AIM OF THE TASK> Please go line by line and repeat the data below exactly, with no images.

AVAILABLE DATA>
● ● ● ● ●
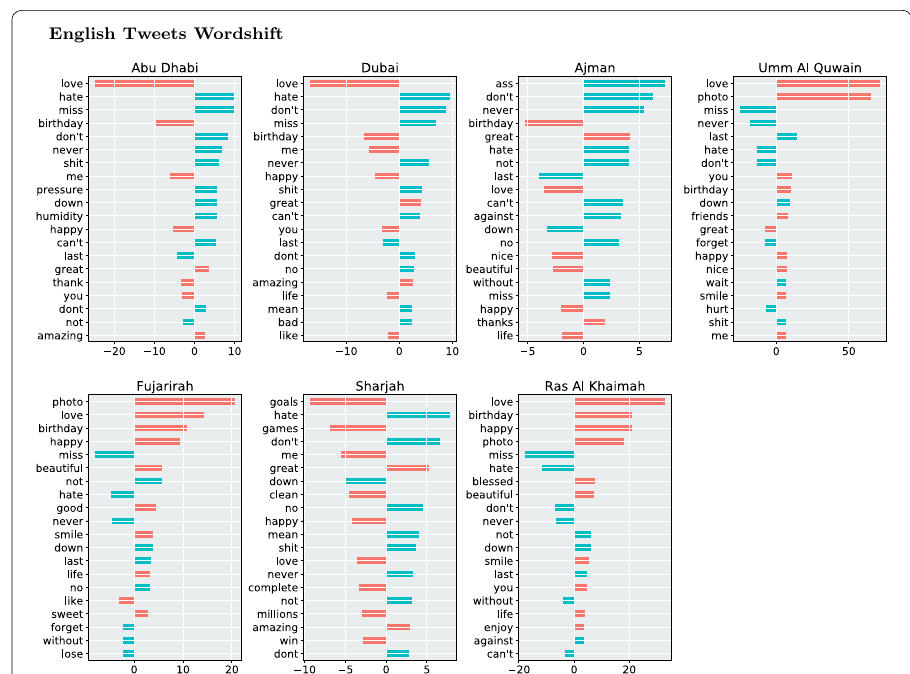
Fig. 5 English word shift graph (with reference to whole UAE) for the seven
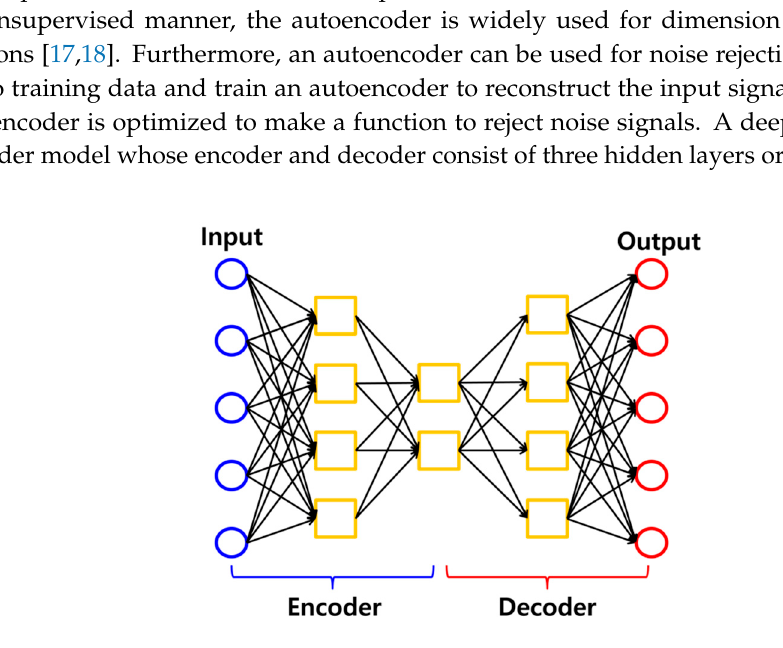
Figure 1. Schematic of autoencoder architecture.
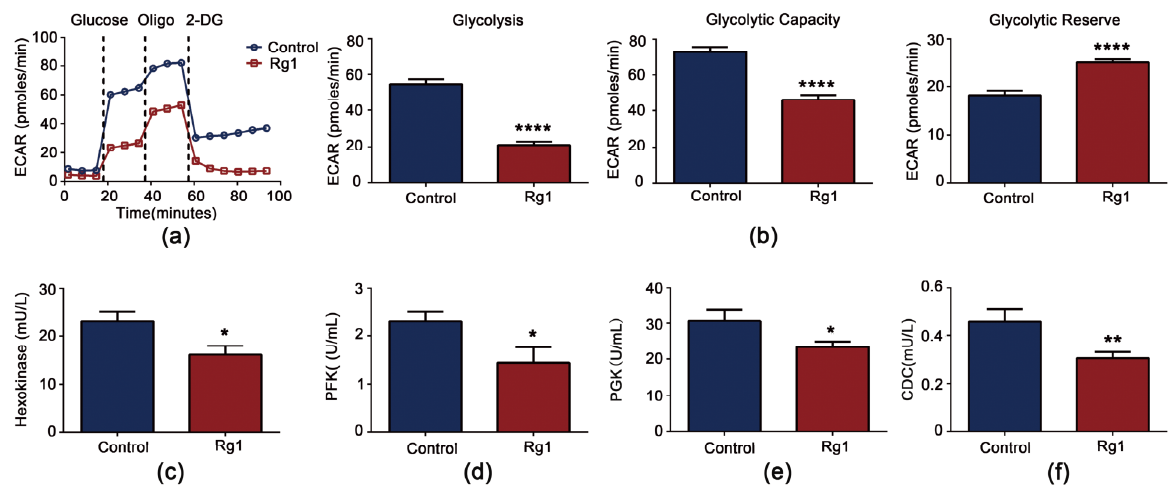
Figure 7. Effects of Rg1 treatment on glycolysis in S. cerevisiae . ( a ) Graphical representation of extracellular acidification rate (ECAR) measurements over time. ( b ) Calculation of representative functional parameters of glycolysis from ECAR curves. “Glycolysis” indicates the ECAR when glucose was injected; “Glycolytic Capacity” indicates the ECAR when oligomycin was injected; “Glycolytic Reserve” indicates the difference between Glycolysis and Glycolytic Capacity. Activities of the enzymes hexokinase ( c ), phosphofructokinase (PFK) ( d ), phosphoglycerate kinase (PGK) ( e ), and CDC19 ( f ) detected by using enzyme-linked immunosorbent assay kits. Data are expressed as the mean ± SD; n = 3. Compared with untreated controls, * p < 0.05, ** p < 0.01, **** p < 0.0001.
● ● ● ● ●
TASK RESPONSE>
Fig. 5 English word shift graph (with reference to whole UAE) for the seven
Figure 1. Schematic of autoencoder architecture.
Figure 7. Effects of Rg1 treatment on glycolysis in S. cerevisiae . ( a ) Graphical representation of extracellular acidification rate (ECAR) measurements over time. ( b ) Calculation of representative functional parameters of glycolysis from ECAR curves. “Glycolysis” indicates the ECAR when glucose was injected; “Glycolytic Capacity” indicates the ECAR when oligomycin was injected; “Glycolytic Reserve” indicates the difference between Glycolysis and Glycolytic Capacity. Activities of the enzymes hexokinase ( c ), phosphofructokinase (PFK) ( d ), phosphoglycerate kinase (PGK) ( e ), and CDC19 ( f ) detected by using enzyme-linked immunosorbent assay kits. Data are expressed as the mean ± SD; n = 3. Compared with untreated controls, * p < 0.05, ** p < 0.01, **** p < 0.0001.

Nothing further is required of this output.